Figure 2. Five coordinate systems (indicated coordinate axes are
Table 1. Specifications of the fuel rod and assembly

_ _ _

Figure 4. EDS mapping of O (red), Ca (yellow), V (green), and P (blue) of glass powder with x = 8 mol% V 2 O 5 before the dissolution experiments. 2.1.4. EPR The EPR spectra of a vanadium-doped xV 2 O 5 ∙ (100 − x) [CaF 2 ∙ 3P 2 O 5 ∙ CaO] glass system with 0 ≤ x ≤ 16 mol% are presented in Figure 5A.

_ _ _

- _Aim of the exercise_: Extract the lines of the preceding material that run from the line with "Figure 2. Five" through the line with "Table 1. Specifications", inclusive, reproducing them exactly and adding nothing.

- _Completed exercise_:
Figure 2. Five coordinate systems (indicated coordinate axes are
Table 1. Specifications of the fuel rod and assembly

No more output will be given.